WBXML(WMLC)學習筆記

來源:互聯網
上載者:User

WMLC/WBXML 學習筆記

資料類型
============================================
類型      說明
bit       : 1 bit of data
byte      : 8 bits of opaque data
u_int8    : 8 bit unsigned integer
mb_u_int32: 32 bit unsigned integer, encoded in multi-byte integer format.

multi-byte integer format: 每個位元組的第一位用於表示後面還有沒有位元組是屬於當前integer,1表示還有,0表示沒有。
    如:0xA0 轉換後變成兩個位元組0x81 0x20 ,0x60轉換後還是0x60.

BNF格式文檔架構
========================================================
start = version publicid charset strtbl body
strtbl = length *byte
body = *pi element *pi
element = ([switchPage] stag) [ 1*attribute END ] [ *content END ]
content = element | string | extension | entity | pi | opaque
stag = TAG | (literalTag index)
literalTag = LITERAL | LITERAL_A | LITERAL_C | LITERAL_AC
attribute = attrStart *attrValue
attrStart = ([switchPage] ATTRSTART) | ( LITERAL index )

■ 数据部分:

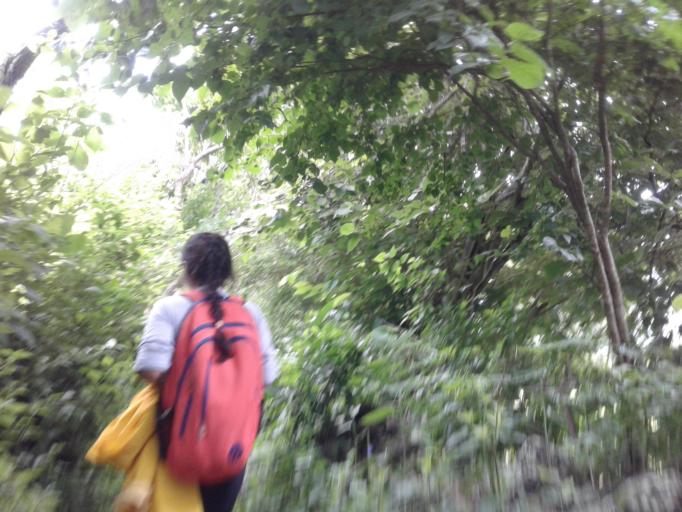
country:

■ 任务内容:
重写WBXML学习笔记中的一段：从含有“WMLC/WBXML 學習筆記”的地方开始，到“轉換後變成兩個位元組0x81 0x20 ,0x60轉換後還是0x60.”结束，并把其中的“位元組”全部替换为“字節”。

■ 任务结果:
WMLC/WBXML 學習筆記

資料類型
============================================
類型      說明
bit       : 1 bit of data
byte      : 8 bits of opaque data
u_int8    : 8 bit unsigned integer
mb_u_int32: 32 bit unsigned integer, encoded in multi-byte integer format.

multi-byte integer format: 每個字節的第一位用於表示後面還有沒有字節是屬於當前integer,1表示還有,0表示沒有。
    如:0xA0 轉換後變成兩個字節0x81 0x20 ,0x60轉換後還是0x60.